SHORT EXERCISE
Copy out every line of the material below word for word, leaving out the pictures.

Data items:

——

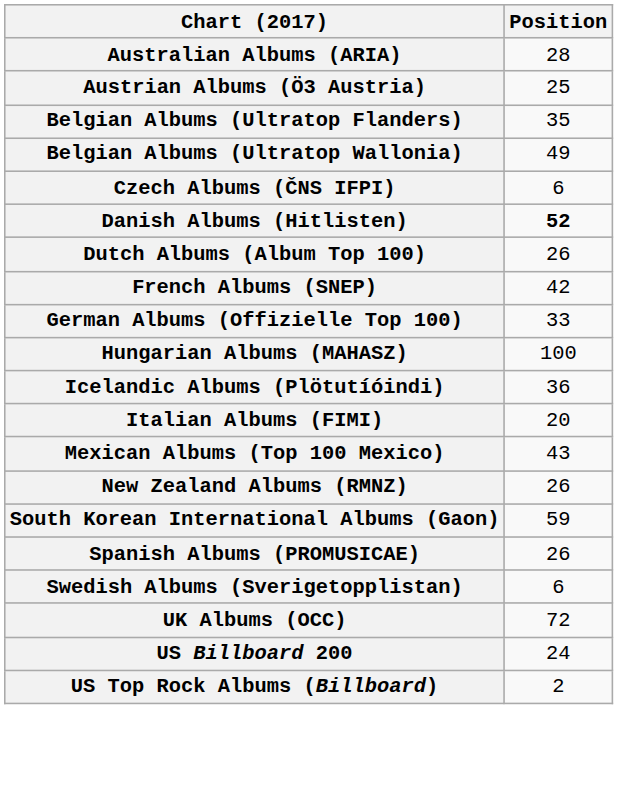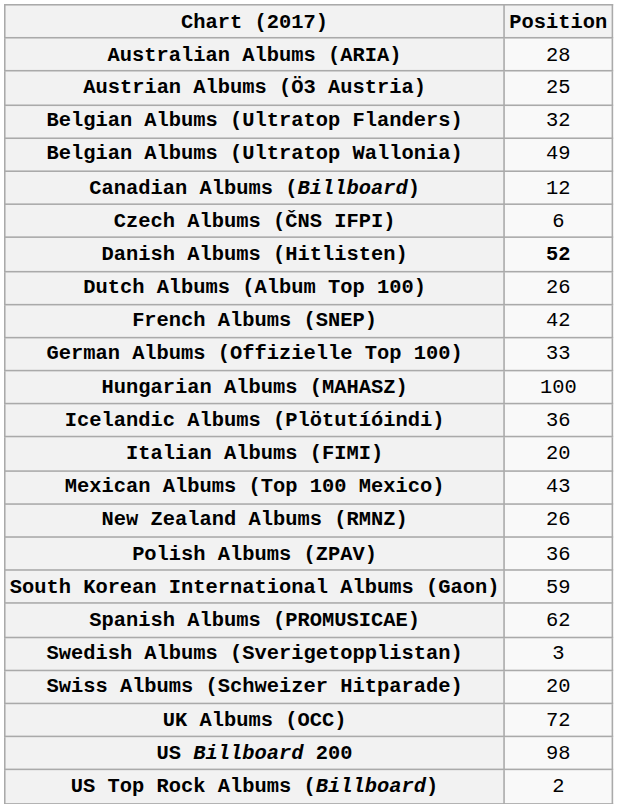Belgian Albums (Ultratop Flanders) | Position: 35 -> 32
+ row: Canadian Albums (Billboard) | 12
+ row: Polish Albums (ZPAV) | 36
Spanish Albums (PROMUSICAE) | Position: 26 -> 62
Swedish Albums (Sverigetopplistan) | Position: 6 -> 3
+ row: Swiss Albums (Schweizer Hitparade) | 20
US Billboard 200 | Position: 24 -> 98
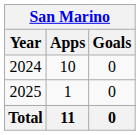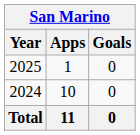rows swapped: 2024 <-> 2025
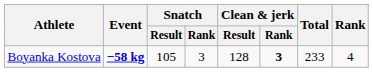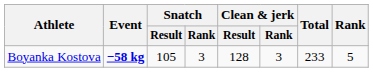Boyanka Kostova | Clean & jerk / Rank: bold -> normal
Boyanka Kostova | Rank: 4 -> 5
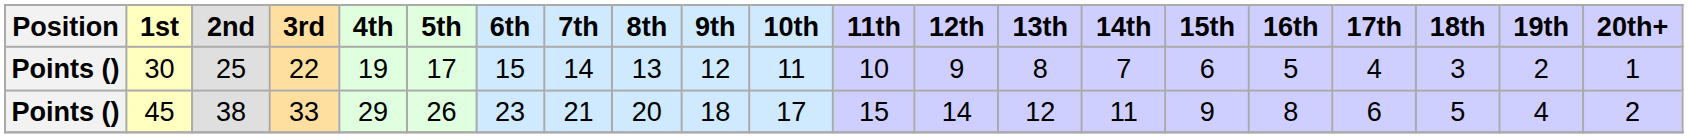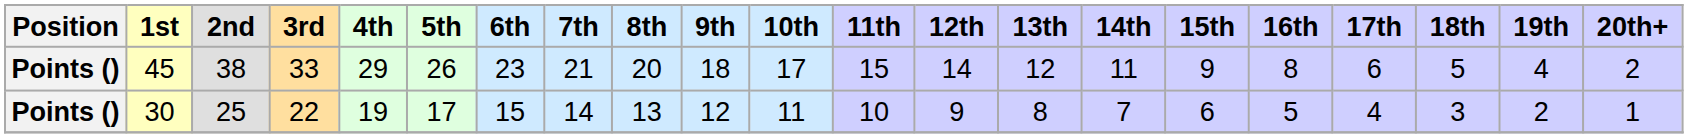rows swapped: 30 <-> 45
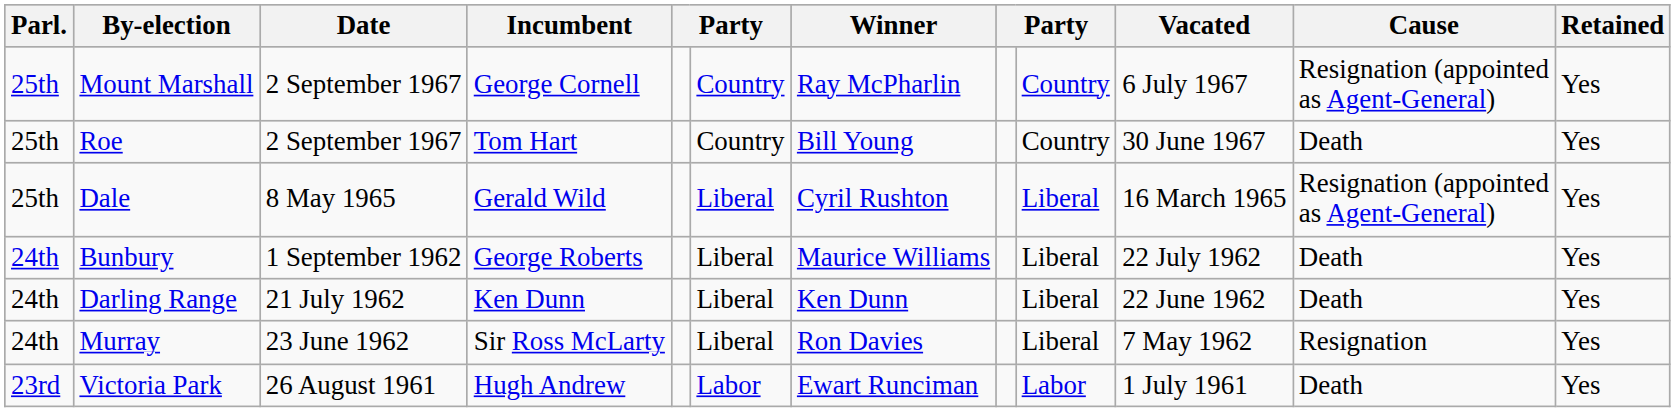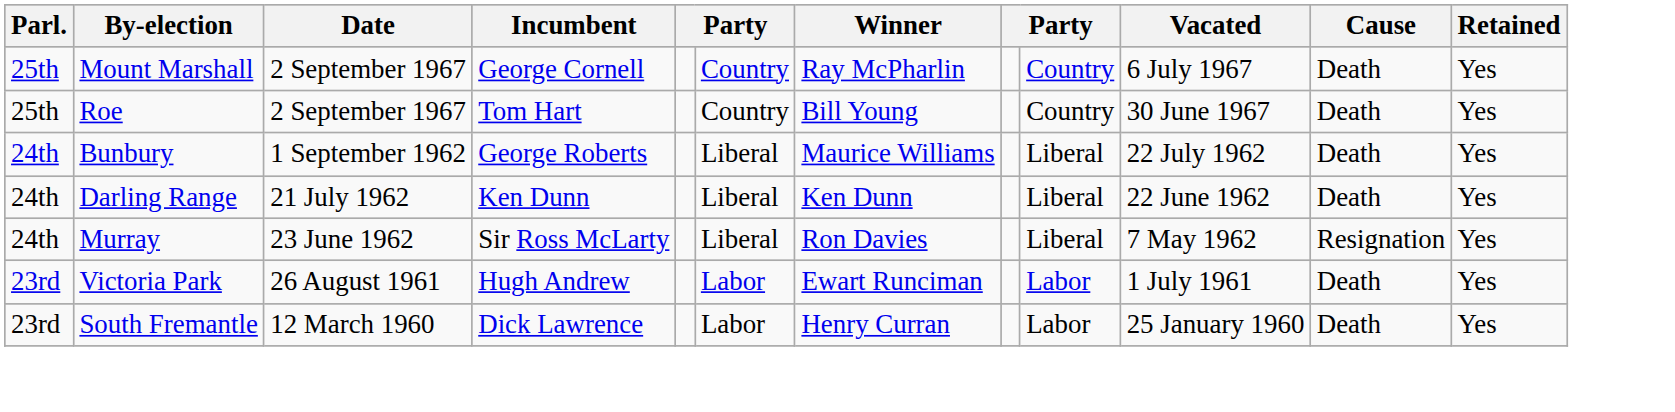Mount Marshall | Cause: Resignation (appointed as Agent-General) -> Death
- row: 25th | Dale | 8 May 1965 | Gerald Wild | Liberal | Cyril Rushton | Liberal | 16 March 1965 | Resignation (appointed as Agent-General) | Yes
+ row: 23rd | South Fremantle | 12 March 1960 | Dick Lawrence | Labor | Henry Curran | Labor | 25 January 1960 | Death | Yes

——

THE ANSWER
Belgian Albums (Ultratop Flanders) | Position: 35 -> 32
+ row: Canadian Albums (Billboard) | 12
+ row: Polish Albums (ZPAV) | 36
Spanish Albums (PROMUSICAE) | Position: 26 -> 62
Swedish Albums (Sverigetopplistan) | Position: 6 -> 3
+ row: Swiss Albums (Schweizer Hitparade) | 20
US Billboard 200 | Position: 24 -> 98
rows swapped: 2024 <-> 2025
Boyanka Kostova | Clean & jerk / Rank: bold -> normal
Boyanka Kostova | Rank: 4 -> 5
rows swapped: 30 <-> 45
Mount Marshall | Cause: Resignation (appointed as Agent-General) -> Death
- row: 25th | Dale | 8 May 1965 | Gerald Wild | Liberal | Cyril Rushton | Liberal | 16 March 1965 | Resignation (appointed as Agent-General) | Yes
+ row: 23rd | South Fremantle | 12 March 1960 | Dick Lawrence | Labor | Henry Curran | Labor | 25 January 1960 | Death | Yes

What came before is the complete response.